▶ _Work instructions_
When you copy the entries, keep every word exactly as it is and drop the images.

[Start of Attachment]

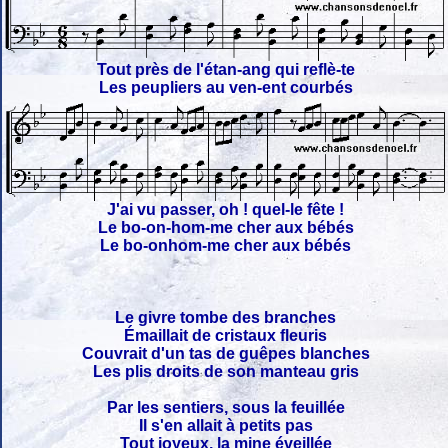
Tout près de l'étan-ang qui reflè-te
Les peupliers au ven-ent courbés
J'ai vu passer, oh ! quel-le fête !
Le bo-on-hom-me cher aux bébés
Le bo-onhom-me cher aux bébés
Le givre tombe des branches
Émaillait de cristaux fleuris
Couvrait d'un tas de guêpes blanches
Les plis droits de son manteau gris
Par les sentiers, sous la feuillée
Il s'en allait à petits pas
Tout joyeux, la mine éveillée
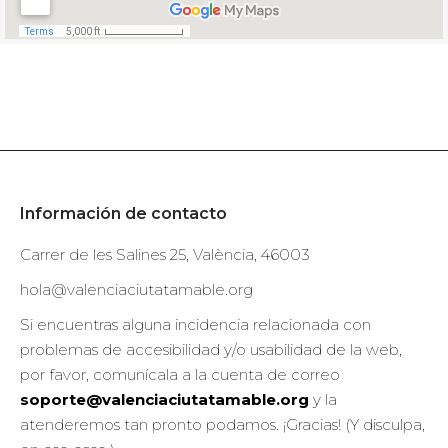
Información de contacto
Carrer de les Salines 25, València, 46003
hola@valenciaciutatamable.org
Si encuentras alguna incidencia relacionada con
problemas de accesibilidad y/o usabilidad de la web,
por favor, comunícala a la cuenta de correo
soporte@valenciaciutatamable.org
y la
atenderemos tan pronto podamos. ¡Gracias! (Y disculpa,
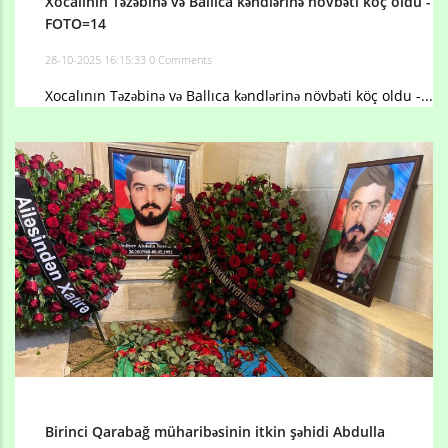
Xocalının Təzəbinə və Ballıca kəndlərinə növbəti köç oldu -
FOTO=14
28-10-2025 16:15:33
0 Comments
Xocalının Təzəbinə və Ballıca kəndlərinə növbəti köç oldu -...
Birinci Qarabağ müharibəsinin itkin şəhidi Abdulla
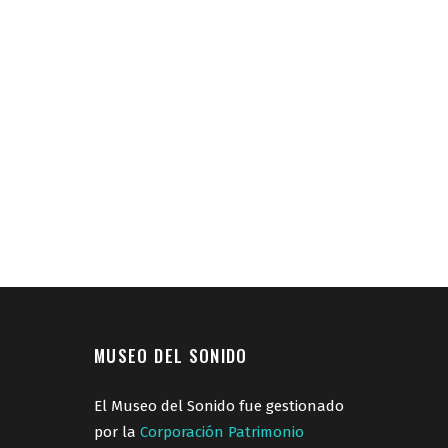
MUSEO DEL SONIDO
El Museo del Sonido fue gestionado
por la
Corporación Patrimonio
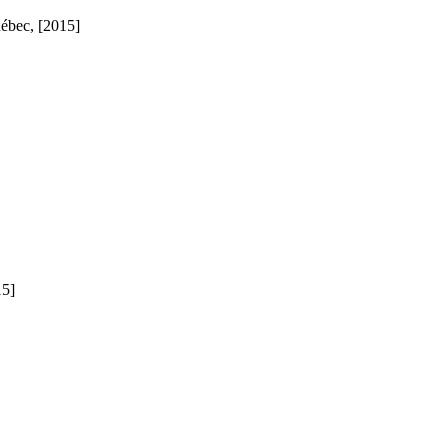
uébec, [2015]
15]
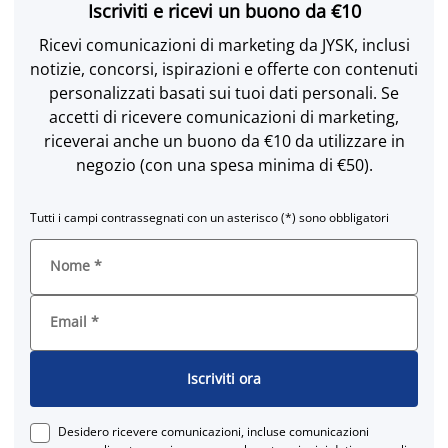
Iscriviti e ricevi un buono da €10
Ricevi comunicazioni di marketing da JYSK, inclusi
notizie, concorsi, ispirazioni e offerte con contenuti
personalizzati basati sui tuoi dati personali. Se
accetti di ricevere comunicazioni di marketing,
riceverai anche un buono da €10 da utilizzare in
negozio (con una spesa minima di €50).
Tutti i campi contrassegnati con un asterisco (*) sono obbligatori
Nome
*
Email
*
Iscriviti ora
Desidero ricevere comunicazioni, incluse comunicazioni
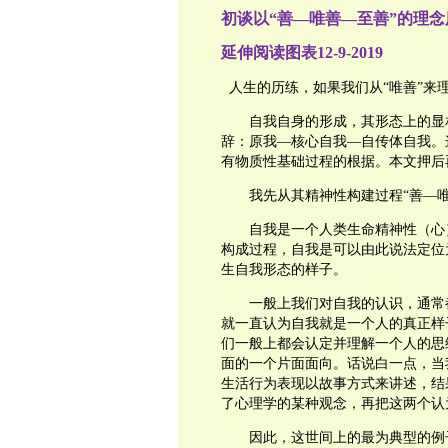
初谈以“善—唯善—至善”的理
延伸阅读图表12-9-2019
人生的历练，如果我们从“唯善”
自我自身的形成，其形态上的显相
辞：原我—核心自我—自传体自我。
有物质性基础过程的根据。本文押
我先从其精神性构建过程“善—
自我是一个人类生命精神性（心）
构成过程，自我是可以由此说法定位
生自我形态的样子。
一般上我们对自我的认识，通常都
就一直认为自我就是一个人的真正样
们一般上都会认定并理解一个人的思
面的一个片面面向。话说白一点，当
生活行为表现以故事方式来讲述，结
了心理学的某种观念，再把这两个
因此，这世间上的最为典型的例子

[End of Attachment]

▶ _Response to this exercise_
Tout près de l'étan-ang qui reflè-te
Les peupliers au ven-ent courbés
J'ai vu passer, oh ! quel-le fête !
Le bo-on-hom-me cher aux bébés
Le bo-onhom-me cher aux bébés
Le givre tombe des branches
Émaillait de cristaux fleuris
Couvrait d'un tas de guêpes blanches
Les plis droits de son manteau gris
Par les sentiers, sous la feuillée
Il s'en allait à petits pas
Tout joyeux, la mine éveillée
Información de contacto
Carrer de les Salines 25, València, 46003
hola@valenciaciutatamable.org
Si encuentras alguna incidencia relacionada con
problemas de accesibilidad y/o usabilidad de la web,
por favor, comunícala a la cuenta de correo
soporte@valenciaciutatamable.org
y la
atenderemos tan pronto podamos. ¡Gracias! (Y disculpa,
Xocalının Təzəbinə və Ballıca kəndlərinə növbəti köç oldu -
FOTO=14
28-10-2025 16:15:33
0 Comments
Xocalının Təzəbinə və Ballıca kəndlərinə növbəti köç oldu -...
Birinci Qarabağ müharibəsinin itkin şəhidi Abdulla
MUSEO DEL SONIDO
El Museo del Sonido fue gestionado
por la
Corporación Patrimonio
uébec, [2015]
15]
Iscriviti e ricevi un buono da €10
Ricevi comunicazioni di marketing da JYSK, inclusi
notizie, concorsi, ispirazioni e offerte con contenuti
personalizzati basati sui tuoi dati personali. Se
accetti di ricevere comunicazioni di marketing,
riceverai anche un buono da €10 da utilizzare in
negozio (con una spesa minima di €50).
Tutti i campi contrassegnati con un asterisco (*) sono obbligatori
Nome
*
Email
*
Iscriviti ora
Desidero ricevere comunicazioni, incluse comunicazioni
初谈以“善—唯善—至善”的理
延伸阅读图表12-9-2019
人生的历练，如果我们从“唯善”
自我自身的形成，其形态上的显相
辞：原我—核心自我—自传体自我。
有物质性基础过程的根据。本文押
我先从其精神性构建过程“善—
自我是一个人类生命精神性（心）
构成过程，自我是可以由此说法定位
生自我形态的样子。
一般上我们对自我的认识，通常都
就一直认为自我就是一个人的真正样
们一般上都会认定并理解一个人的思
面的一个片面面向。话说白一点，当
生活行为表现以故事方式来讲述，结
了心理学的某种观念，再把这两个
因此，这世间上的最为典型的例子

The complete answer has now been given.